Tags are free-form labels you can attach to any document in a journey. They're a complement to [folders](/admin-cross-cutting/documents/folders) — folders give you the *what kind of document* axis, tags give you any other axis you want to slice on (provider, body part, case theme, urgency, exhibit number).

Tagging launched in **WEB-115** and is the recommended way to handle anything you'd previously have done with sub-folders or naming conventions in a Dropbox setup.

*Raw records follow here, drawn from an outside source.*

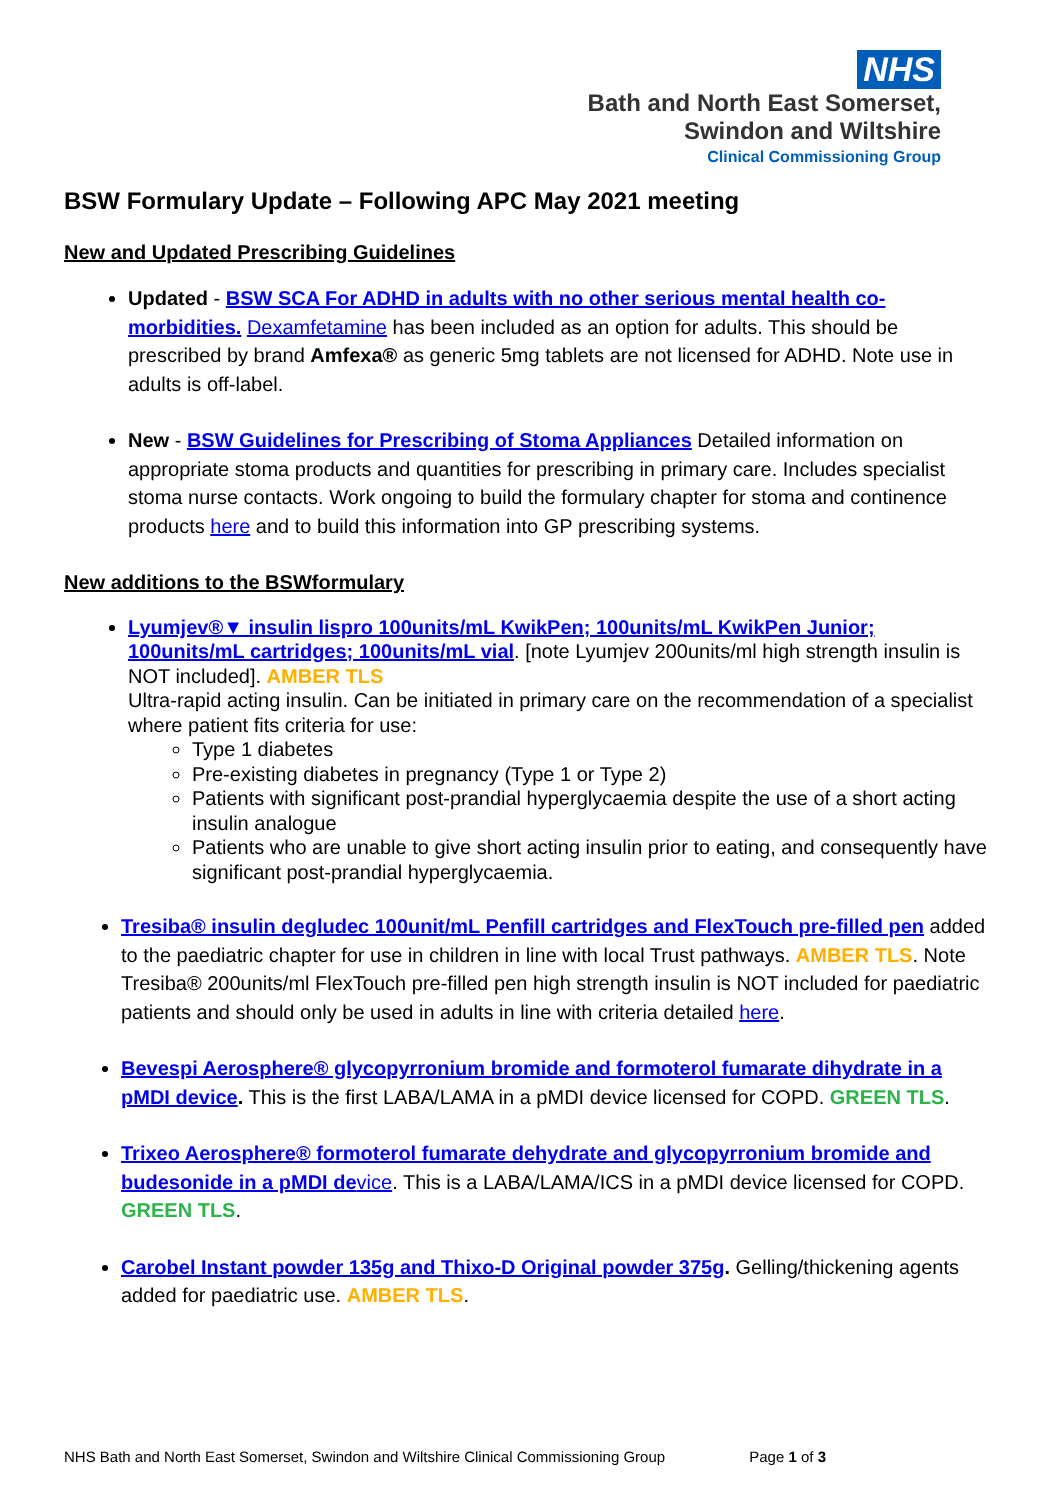NHS
Bath and North East Somerset,
Swindon and Wiltshire
Clinical Commissioning Group
BSW Formulary Update – Following APC May 2021 meeting
New and Updated Prescribing Guidelines
Updated - BSW SCA For ADHD in adults with no other serious mental health co-morbidities. Dexamfetamine has been included as an option for adults. This should be prescribed by brand Amfexa® as generic 5mg tablets are not licensed for ADHD. Note use in adults is off-label.
New - BSW Guidelines for Prescribing of Stoma Appliances Detailed information on appropriate stoma products and quantities for prescribing in primary care. Includes specialist stoma nurse contacts. Work ongoing to build the formulary chapter for stoma and continence products here and to build this information into GP prescribing systems.
New additions to the BSWformulary
Lyumjev®▼ insulin lispro 100units/mL KwikPen; 100units/mL KwikPen Junior; 100units/mL cartridges; 100units/mL vial. [note Lyumjev 200units/ml high strength insulin is NOT included]. AMBER TLS
Ultra-rapid acting insulin. Can be initiated in primary care on the recommendation of a specialist where patient fits criteria for use:
Type 1 diabetes
Pre-existing diabetes in pregnancy (Type 1 or Type 2)
Patients with significant post-prandial hyperglycaemia despite the use of a short acting insulin analogue
Patients who are unable to give short acting insulin prior to eating, and consequently have significant post-prandial hyperglycaemia.
Tresiba® insulin degludec 100unit/mL Penfill cartridges and FlexTouch pre-filled pen added to the paediatric chapter for use in children in line with local Trust pathways. AMBER TLS. Note Tresiba® 200units/ml FlexTouch pre-filled pen high strength insulin is NOT included for paediatric patients and should only be used in adults in line with criteria detailed here.
Bevespi Aerosphere® glycopyrronium bromide and formoterol fumarate dihydrate in a pMDI device. This is the first LABA/LAMA in a pMDI device licensed for COPD. GREEN TLS.
Trixeo Aerosphere® formoterol fumarate dehydrate and glycopyrronium bromide and budesonide in a pMDI device. This is a LABA/LAMA/ICS in a pMDI device licensed for COPD. GREEN TLS.
Carobel Instant powder 135g and Thixo-D Original powder 375g. Gelling/thickening agents added for paediatric use. AMBER TLS.
NHS Bath and North East Somerset, Swindon and Wiltshire Clinical Commissioning Group Page 1 of 3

\[Screenshot: Document preview modal with the tag chip section visible, showing several tags and an input for adding more]

## Adding a tag

1. Click any document to open the [Preview Modal](/admin-cross-cutting/documents/preview-modal).
2. In the **Tags** section at the top of the modal, click into the input field.
3. Start typing a tag name.
4. **Autocomplete** suggests matching tags already used elsewhere on this journey.
5. Click a suggestion or press Enter to add a brand-new tag.

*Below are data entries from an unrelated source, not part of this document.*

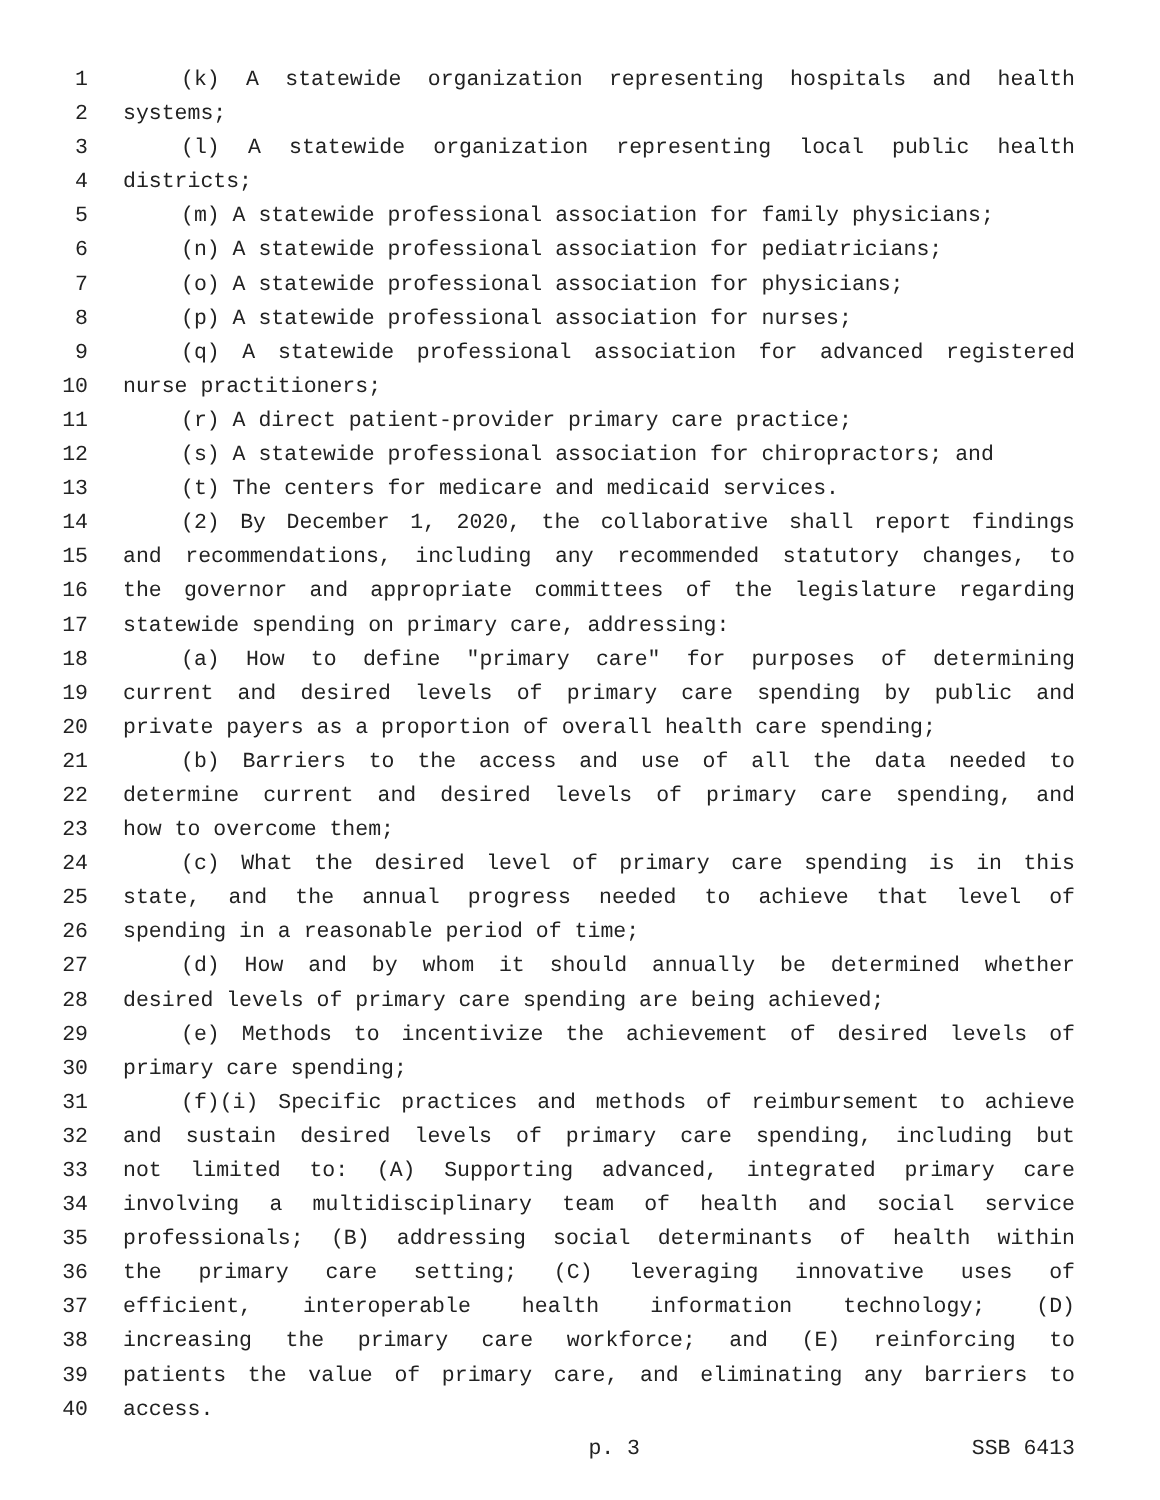1 (k) A statewide organization representing hospitals and health
2 systems;
3 (l) A statewide organization representing local public health
4 districts;
5 (m) A statewide professional association for family physicians;
6 (n) A statewide professional association for pediatricians;
7 (o) A statewide professional association for physicians;
8 (p) A statewide professional association for nurses;
9 (q) A statewide professional association for advanced registered
10 nurse practitioners;
11 (r) A direct patient-provider primary care practice;
12 (s) A statewide professional association for chiropractors; and
13 (t) The centers for medicare and medicaid services.
14 (2) By December 1, 2020, the collaborative shall report findings
15 and recommendations, including any recommended statutory changes, to
16 the governor and appropriate committees of the legislature regarding
17 statewide spending on primary care, addressing:
18 (a) How to define "primary care" for purposes of determining
19 current and desired levels of primary care spending by public and
20 private payers as a proportion of overall health care spending;
21 (b) Barriers to the access and use of all the data needed to
22 determine current and desired levels of primary care spending, and
23 how to overcome them;
24 (c) What the desired level of primary care spending is in this
25 state, and the annual progress needed to achieve that level of
26 spending in a reasonable period of time;
27 (d) How and by whom it should annually be determined whether
28 desired levels of primary care spending are being achieved;
29 (e) Methods to incentivize the achievement of desired levels of
30 primary care spending;
31 (f)(i) Specific practices and methods of reimbursement to achieve
32 and sustain desired levels of primary care spending, including but
33 not limited to: (A) Supporting advanced, integrated primary care
34 involving a multidisciplinary team of health and social service
35 professionals; (B) addressing social determinants of health within
36 the primary care setting; (C) leveraging innovative uses of
37 efficient, interoperable health information technology; (D)
38 increasing the primary care workforce; and (E) reinforcing to
39 patients the value of primary care, and eliminating any barriers to
40 access.
p. 3 SSB 6413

Tags appear as chips next to the document. Click the **×** on any chip to remove it.

## Tag autocomplete

The autocomplete is journey-scoped — it suggests tags that already exist somewhere on this journey's documents. This nudges your team toward consistent tag vocabulary inside a case (everyone uses `imaging` rather than half the team using `imaging` and half using `xray`).

If you start a tag that has no match, autocomplete shows nothing and Enter creates a new tag for the journey.

## Filtering by tag

The Documents tab has a **tag filter bar** above the folder list. Click any tag to scope the view to documents carrying that tag — across all folders. Click again to clear.

Useful patterns:

* Tag every document related to a specific provider with the provider's last name (`smith-md`). Filter to see everything Dr. Smith touched.
* Tag exhibits with `exhibit-3`, `exhibit-12`, etc., for trial prep.
* Tag urgent items with `urgent` to make a fast triage list.
* Tag everything tied to a specific theory of liability (`spoliation`, `negligence-per-se`) for brief-writing.

## Folder override tags

A special tag form, `folder:N` (where N is 0–10), explicitly forces a document into a specific folder regardless of its document type. Use this when the auto-assignment lands somewhere you don't want — for example, an "OTHER"-type document that's actually a court filing should be tagged `folder:8` to land in Litigation.

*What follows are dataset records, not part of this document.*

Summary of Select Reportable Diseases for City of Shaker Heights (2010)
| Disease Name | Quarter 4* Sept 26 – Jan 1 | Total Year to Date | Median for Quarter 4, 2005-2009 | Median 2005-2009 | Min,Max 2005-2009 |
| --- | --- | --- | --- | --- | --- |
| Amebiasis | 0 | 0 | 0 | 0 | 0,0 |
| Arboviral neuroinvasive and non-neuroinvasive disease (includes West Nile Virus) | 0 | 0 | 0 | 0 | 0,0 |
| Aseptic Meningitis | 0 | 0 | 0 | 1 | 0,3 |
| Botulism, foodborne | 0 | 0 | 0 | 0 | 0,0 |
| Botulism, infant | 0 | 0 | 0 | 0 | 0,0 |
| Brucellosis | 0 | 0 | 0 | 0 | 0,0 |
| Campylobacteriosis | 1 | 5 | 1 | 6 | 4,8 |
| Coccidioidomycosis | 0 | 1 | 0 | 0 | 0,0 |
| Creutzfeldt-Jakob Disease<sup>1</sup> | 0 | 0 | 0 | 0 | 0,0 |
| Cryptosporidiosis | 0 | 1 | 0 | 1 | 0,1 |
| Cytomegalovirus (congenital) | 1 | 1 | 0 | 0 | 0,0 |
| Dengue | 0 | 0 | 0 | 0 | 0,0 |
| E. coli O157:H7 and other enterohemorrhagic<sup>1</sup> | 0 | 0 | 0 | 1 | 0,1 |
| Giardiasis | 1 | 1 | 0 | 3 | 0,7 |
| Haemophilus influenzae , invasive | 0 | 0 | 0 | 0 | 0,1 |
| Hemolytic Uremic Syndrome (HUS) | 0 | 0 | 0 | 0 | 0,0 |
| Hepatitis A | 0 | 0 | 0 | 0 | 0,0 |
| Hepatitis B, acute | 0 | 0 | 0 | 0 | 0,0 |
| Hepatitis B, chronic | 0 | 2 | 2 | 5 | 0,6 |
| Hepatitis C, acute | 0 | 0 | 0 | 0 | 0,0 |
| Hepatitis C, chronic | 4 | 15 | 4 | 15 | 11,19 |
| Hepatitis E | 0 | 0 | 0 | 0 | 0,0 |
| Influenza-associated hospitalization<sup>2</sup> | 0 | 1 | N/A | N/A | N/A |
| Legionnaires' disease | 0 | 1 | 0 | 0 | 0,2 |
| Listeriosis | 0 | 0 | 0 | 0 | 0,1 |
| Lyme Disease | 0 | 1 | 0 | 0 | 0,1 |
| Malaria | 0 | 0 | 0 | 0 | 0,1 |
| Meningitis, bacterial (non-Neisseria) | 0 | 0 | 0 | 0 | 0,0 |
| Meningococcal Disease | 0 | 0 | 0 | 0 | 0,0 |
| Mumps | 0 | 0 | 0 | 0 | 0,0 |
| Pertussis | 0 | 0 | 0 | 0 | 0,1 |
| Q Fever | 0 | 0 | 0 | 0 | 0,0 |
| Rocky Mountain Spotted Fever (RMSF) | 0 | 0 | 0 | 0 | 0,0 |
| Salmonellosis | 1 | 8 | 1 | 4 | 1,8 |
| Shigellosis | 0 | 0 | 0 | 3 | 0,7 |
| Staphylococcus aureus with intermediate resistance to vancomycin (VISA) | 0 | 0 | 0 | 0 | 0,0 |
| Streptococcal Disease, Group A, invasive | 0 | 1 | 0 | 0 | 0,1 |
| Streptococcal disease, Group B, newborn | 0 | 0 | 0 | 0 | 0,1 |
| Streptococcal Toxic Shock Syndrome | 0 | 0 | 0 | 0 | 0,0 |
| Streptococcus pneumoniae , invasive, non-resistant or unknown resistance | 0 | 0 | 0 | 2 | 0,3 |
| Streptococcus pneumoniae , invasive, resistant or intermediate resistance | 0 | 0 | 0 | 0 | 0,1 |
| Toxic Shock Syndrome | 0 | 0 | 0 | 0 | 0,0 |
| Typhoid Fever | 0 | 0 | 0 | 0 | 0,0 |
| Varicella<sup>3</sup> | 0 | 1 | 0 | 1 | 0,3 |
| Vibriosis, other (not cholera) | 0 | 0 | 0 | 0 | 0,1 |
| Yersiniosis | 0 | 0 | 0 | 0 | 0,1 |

You'll rarely need this. It's there for the rare edge case where the type taxonomy doesn't fit.

## Bulk tag edits

Select multiple documents in the document list (shift-click to multi-select), then click **Tag selection**. The tags you add are applied to every selected document in one action. The tags you remove are removed from every selected document. Bulk-untag works the same way.

## What tags don't do

* Tags don't move documents between folders. Folders come from document type (or `folder:N` override), not tags.
* Tags don't sync with case-level tags or contact-level tags. Document tags are scoped to documents.
* Tags aren't shared across journeys. A tag on one journey doesn't autocomplete on a different journey.

<Note>
  This was rolled out in WEB-115 and replaces older sub-folder workflows for cross-cutting organization.
  If you're moving from a Dropbox-style nested folder setup, lean on tags for any axis other than "type of document."